Ein Helm dagegen sei für ihn selbstverständlich, obwohl der Polizist sich grundsätzlich sicher fühlt. Sein Tipp ist, nicht den kürzesten Weg durch stark befahrene Straßen zu nehmen, sondern eine Nebenstrecke zu wählen, selbst wenn das einen kleinen Umweg bedeute. Viel Zeit verliere man nicht. In der Stadt sei man meistens schneller als der Autoverkehr. Kritik hat de Buhr kaum, nur manche Ampelschaltungen nerven ihn: „Da haben immer noch die Kraftfahrzeuge Vorrang.“
Sein Eindruck ist, dass mehr Arbeitnehmer auf das Fahrrad umsteigen. Zumindest auf seinem Weg begegne er anderen Pendlern. „Man kennt sich und grüßt sich morgens“, sagt de Buhr. Aber während früher fast alle in Richtung Leer gefahren seien, kämen ihm inzwischen auch Radfahrer entgegen, die dann wohl auf dem Fehn arbeiten. Er selbst sei schon als Schüler immer mit dem Rad gefahren statt mit dem Bus. Aber zum Berufspendler sei er an seiner ersten Arbeitsstelle ausgerechnet in der Hauptstadt gekommen: „In der Autostadt Berlin habe ich das Fahrradfahren wiederentdeckt“, sagt de Buhr.
Im Hammrich von Utopien träumen
Von zu Hause bis zur Ledabrücke fährt Andreas Meinders nur durch den Hammrich. Sein Weg von Schatteburg bis zu seinem Arbeitsplatz in der Presse- und Öffentlichkeitsarbeit bei Orgadata ist pro Strecke etwa elf Kilometer lang. Die fährt er inzwischen mit einem E-Bike, weil sein Arbeitgeber ein Leasing anbietet. „Es ist doch eine schöne Sache“, sagt Meinders, der vorher ohne Zusatzantrieb in die Pedale getreten ist.
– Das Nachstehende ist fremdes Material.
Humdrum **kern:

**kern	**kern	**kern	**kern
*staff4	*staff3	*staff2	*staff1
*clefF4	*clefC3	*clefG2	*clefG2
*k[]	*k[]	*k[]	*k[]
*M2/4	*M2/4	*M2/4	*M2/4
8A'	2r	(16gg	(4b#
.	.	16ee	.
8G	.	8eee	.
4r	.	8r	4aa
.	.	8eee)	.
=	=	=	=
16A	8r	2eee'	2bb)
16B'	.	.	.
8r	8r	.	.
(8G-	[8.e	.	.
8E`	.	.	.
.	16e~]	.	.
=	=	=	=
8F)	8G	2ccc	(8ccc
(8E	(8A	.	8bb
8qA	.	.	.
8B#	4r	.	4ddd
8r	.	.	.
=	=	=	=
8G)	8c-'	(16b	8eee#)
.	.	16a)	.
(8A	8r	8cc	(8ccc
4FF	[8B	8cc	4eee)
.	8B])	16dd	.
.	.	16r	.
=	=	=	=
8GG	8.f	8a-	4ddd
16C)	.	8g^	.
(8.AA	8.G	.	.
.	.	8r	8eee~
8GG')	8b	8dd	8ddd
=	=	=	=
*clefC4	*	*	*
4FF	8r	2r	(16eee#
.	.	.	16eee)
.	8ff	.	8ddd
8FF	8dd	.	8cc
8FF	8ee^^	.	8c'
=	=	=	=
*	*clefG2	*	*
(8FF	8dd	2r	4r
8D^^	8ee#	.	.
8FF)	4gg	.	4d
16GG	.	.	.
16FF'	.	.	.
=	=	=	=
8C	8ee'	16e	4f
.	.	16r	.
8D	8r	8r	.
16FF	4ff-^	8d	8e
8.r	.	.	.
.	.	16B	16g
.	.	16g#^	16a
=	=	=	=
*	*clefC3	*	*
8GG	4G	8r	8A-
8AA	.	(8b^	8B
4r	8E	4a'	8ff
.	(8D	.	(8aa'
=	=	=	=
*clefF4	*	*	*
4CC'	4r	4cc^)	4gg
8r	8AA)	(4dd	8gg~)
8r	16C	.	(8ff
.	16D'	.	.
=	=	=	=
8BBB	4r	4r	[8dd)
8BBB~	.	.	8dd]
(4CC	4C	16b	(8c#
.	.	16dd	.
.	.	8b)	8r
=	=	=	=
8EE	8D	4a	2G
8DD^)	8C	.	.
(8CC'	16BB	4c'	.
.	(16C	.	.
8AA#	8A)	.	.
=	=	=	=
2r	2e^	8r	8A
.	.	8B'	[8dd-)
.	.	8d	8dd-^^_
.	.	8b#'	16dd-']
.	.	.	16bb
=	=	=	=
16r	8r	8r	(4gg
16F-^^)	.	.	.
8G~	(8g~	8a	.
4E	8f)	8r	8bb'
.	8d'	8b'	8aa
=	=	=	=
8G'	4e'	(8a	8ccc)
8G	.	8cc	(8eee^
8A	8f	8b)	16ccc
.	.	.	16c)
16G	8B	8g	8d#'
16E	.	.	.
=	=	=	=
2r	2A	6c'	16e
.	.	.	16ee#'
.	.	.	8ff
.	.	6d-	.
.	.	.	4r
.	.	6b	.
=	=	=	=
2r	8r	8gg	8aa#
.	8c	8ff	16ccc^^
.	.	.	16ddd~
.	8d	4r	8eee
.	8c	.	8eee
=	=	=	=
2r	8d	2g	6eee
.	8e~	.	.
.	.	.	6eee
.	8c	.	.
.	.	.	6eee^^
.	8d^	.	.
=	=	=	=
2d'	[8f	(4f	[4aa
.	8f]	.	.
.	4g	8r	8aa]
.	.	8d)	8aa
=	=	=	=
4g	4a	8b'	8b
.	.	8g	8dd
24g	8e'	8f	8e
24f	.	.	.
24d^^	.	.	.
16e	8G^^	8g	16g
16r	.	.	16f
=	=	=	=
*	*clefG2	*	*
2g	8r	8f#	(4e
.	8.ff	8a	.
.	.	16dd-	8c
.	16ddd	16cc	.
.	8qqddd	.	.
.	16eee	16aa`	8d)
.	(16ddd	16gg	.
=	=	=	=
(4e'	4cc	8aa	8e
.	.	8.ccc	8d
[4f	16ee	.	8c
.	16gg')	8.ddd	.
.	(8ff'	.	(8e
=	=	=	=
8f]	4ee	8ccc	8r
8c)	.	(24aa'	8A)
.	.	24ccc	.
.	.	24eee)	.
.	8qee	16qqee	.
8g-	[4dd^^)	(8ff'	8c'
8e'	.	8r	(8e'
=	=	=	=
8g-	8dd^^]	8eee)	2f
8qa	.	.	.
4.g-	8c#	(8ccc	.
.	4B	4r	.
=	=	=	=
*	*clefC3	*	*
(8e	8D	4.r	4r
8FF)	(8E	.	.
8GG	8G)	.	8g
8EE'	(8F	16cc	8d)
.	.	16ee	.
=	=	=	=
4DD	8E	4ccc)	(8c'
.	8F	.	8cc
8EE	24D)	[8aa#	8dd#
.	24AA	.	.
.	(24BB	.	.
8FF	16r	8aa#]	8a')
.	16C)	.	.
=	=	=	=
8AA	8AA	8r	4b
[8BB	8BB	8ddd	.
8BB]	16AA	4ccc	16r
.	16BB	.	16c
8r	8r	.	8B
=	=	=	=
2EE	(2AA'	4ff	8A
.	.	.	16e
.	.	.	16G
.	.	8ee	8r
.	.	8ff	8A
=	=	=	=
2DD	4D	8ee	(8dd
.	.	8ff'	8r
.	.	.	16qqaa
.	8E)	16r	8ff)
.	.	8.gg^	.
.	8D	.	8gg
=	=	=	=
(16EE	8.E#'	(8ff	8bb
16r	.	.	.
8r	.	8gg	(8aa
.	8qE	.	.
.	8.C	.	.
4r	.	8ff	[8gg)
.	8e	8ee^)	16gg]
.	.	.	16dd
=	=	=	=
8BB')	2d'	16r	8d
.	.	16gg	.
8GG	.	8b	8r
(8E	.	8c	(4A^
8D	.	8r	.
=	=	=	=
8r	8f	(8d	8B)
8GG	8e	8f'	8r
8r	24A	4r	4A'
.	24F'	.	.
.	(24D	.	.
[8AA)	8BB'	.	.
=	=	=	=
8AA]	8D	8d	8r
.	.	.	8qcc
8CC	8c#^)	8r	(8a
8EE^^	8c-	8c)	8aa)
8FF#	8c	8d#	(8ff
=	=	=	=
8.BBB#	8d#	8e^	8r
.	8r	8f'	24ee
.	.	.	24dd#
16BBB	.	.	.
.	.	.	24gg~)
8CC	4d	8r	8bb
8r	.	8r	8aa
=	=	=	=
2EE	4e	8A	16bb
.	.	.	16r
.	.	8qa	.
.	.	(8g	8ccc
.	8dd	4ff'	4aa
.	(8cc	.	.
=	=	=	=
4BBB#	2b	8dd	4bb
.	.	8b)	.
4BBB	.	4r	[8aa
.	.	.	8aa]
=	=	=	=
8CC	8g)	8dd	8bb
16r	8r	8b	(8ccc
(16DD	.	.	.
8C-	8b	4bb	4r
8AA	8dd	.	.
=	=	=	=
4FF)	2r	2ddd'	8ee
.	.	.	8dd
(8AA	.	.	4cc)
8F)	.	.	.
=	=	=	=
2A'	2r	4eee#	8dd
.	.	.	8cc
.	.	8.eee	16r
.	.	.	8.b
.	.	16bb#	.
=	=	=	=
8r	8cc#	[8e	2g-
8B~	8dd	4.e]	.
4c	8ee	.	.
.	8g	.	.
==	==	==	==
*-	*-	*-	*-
Während die Fahrt durch den Hammrich problemlos verläuft, kommt Meinders auf der Ledabrücke in den dichteren Stadtverkehr. „Viele halten den Sicherheitsabstand nicht ein“, ärgert er sich. Außerdem sei die Ampelschaltung an der Kreuzung Papenburger Straße/Südring eine Katastrophe. Da könnte für Fahrradfahrer viel verbessert werden, findet Meinders. Als Kreistagsmitglied (Fraktion Moin) habe er den Vorschlag unterbreitet, beim Neubau der Ledabrücke die alte Brücke für Radfahrer und Fußgänger stehen zu lassen.
Aber das wurde abgelehnt. „Mit der neuen Brücke sollen aber wohl die Radwege besser werden“, hofft Meinders. Streng genommen müssen Radfahrer auf der Ledabrücke auf der Fahrbahn fahren, denn die Seitenstreifen sind nur Gehweg. „Wenn man sich daran hält, kann man was erleben“, berichtet er. Hupen, Schneiden, aus geöffnetem Fenster anschreien – solche Reaktionen habe er dabei erlebt. Deshalb fahre er nun wieder auf dem Gehweg.
Für Meinders gibt es noch vieles, was den Weg zur Arbeit auf dem Rad angenehmer machen könnte. „Ich habe immer Regenzeug dabei, aber wenn es schüttet, kommt man da so schnell gar nicht rein“, sagt er. Es gebe unterwegs nur wenige Gelegenheiten, sich unterzustellen. „Wie wäre es mit einem überdachten Radweg, in den oben Photovoltaik eingebaut wird?“, fragt er sich, fügt aber hinzu: „Das bleibt bei uns wohl Utopie.“ Dabei könnte der erzeugte Strom gleich zum Laden für E-Bikes genommen werden. Die Niederlande seien ein Stück weiter, „warten wir ab, was bei uns noch kommt“.